In a decision by The Supreme Court of Georgia, Joyce K. Batterson will be denied a waiver to licensed in that state in that she graduated from an online law school, licensed by the State of California, Northwestern California University School of Law.
According to the Georgia Supreme Court Decision, the Georgia Board of Law Examiners properly denied Ms. Batterson's waiver because she failed to provide sufficient proof that the non-ABA-accredited law school from which she received her JD was equivalent in its education to an ABA-accredited law school.
In what seemed to be a rather picky decision, Ms. Batterson had provided not only a letter from the Dean of NWCU concerning the education of that school, but also letters from an Associate Dean of Thomas Jefferson School of Law, an ABA-accredit law school from which Ms. Batterson received an LL.M degree.
The Georgia Supreme Court believed that the TJSL letters contained "only general conclusions" that Ms. Batterson's legal education was on par with that of an ABA-accredited school.
Although, I believe that this is a perfect example why students need to attend ABA-accredited law schools when possible, it does seem to me that the Georgia requirements are generally impossible to achieve. For example, it will be nearly impossible for ABA-accredited law school professors to discuss the educational standards of a particular non-ABA-accredited law school. Secondarily, given the requirements for accreditation under the ABA, no online law school will ever meet those ABA-accredited law school equivalences.
My point is that Georgia has effectively written rules for waivers that can almost never be met. I think they know this. If you do not like something, you do not have to prohibit it as you can just legislate it out of existence. It is an old trick that the bar itself employs too much.
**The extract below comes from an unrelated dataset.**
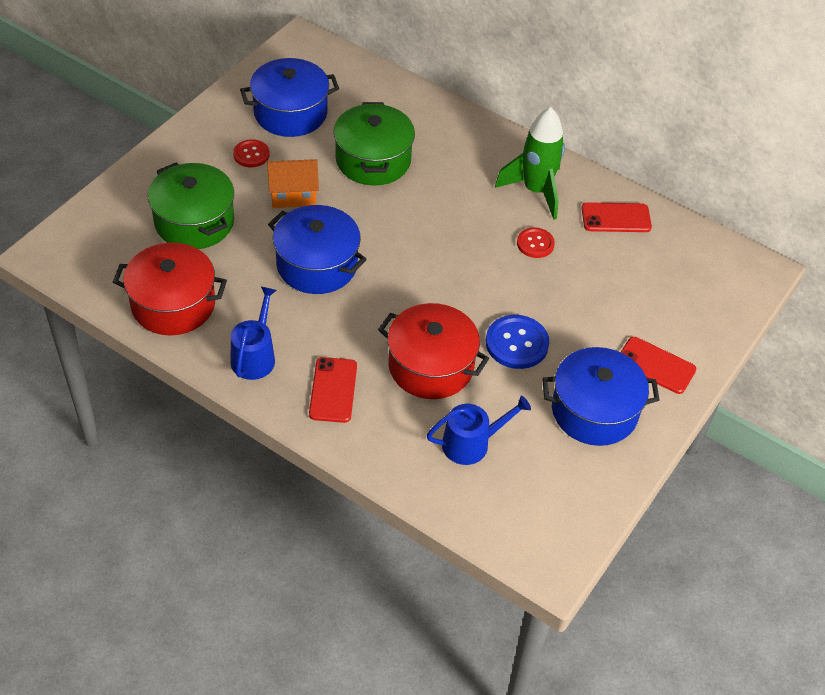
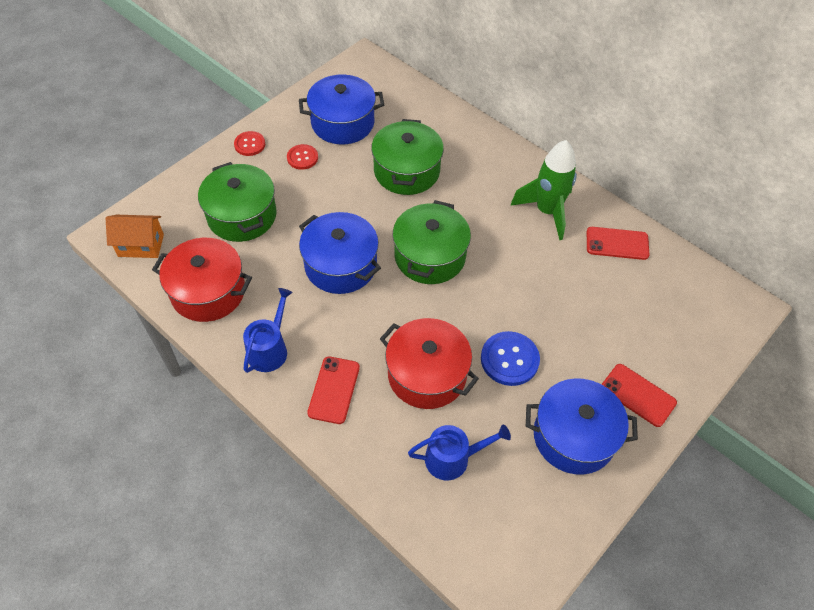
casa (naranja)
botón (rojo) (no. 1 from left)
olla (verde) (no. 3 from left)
Much like the Massachusetts Supreme Judicial Court granting Ross E. Mitchell a waiver after he graduated from Concord, an online law school, to sit for the State's bar, the better course should not be to compare schools and education systems, but the qualifications, skills and knowledge of the law graduate applying for a waiver.
The bottom line, whether Ms. Batterson was qualified or not, and although the Georgia Supreme Court gave short rift to it, ABA rules for accreditation are becoming quickly and seriously outmoded in our Third Wave world. Partly as a result, law schools are becoming too expensive. In fact, they are increasingly becoming cost prohibitive for the exact reason that they do not use technology effectively to increase overhead and costs.
Georgia needs to consider the person and not the school in the granting of waivers.
Ms. Batterson did not comply with the basic requirement(s) of the court. While I mostly agree w/ your assesment of the issue(s). The court never had a chance to discuss her merits as she not only only supplied general statements but did so from the wrong individual(s).
The Court asked for a response from an ABA institution and that it be given by the Dean or his designee, I do not beleive that the Assoc. Dean fits that description. Further, the Dean of NWCU is also irrelevant as the school is not ABA accreditated.
I would have loved to see the court decide on the merits and qualification(s) of Ms Batterson as opposed to her inability to present them w/ the initial document(s).
Posted by: D N | November 28, 2009 at 11:06 AM
I believe that you meant to state: "In fact, they are increasingly becoming cost prohibitive for the exact reason that they do not use technology effectively to DECREASE (not increase) overhead and costs."
Also, knowing Ross Mitchell I can tell that he had already been admitted in Cali for 5yrs prior appealing to MA Sup. Crt, Cheers!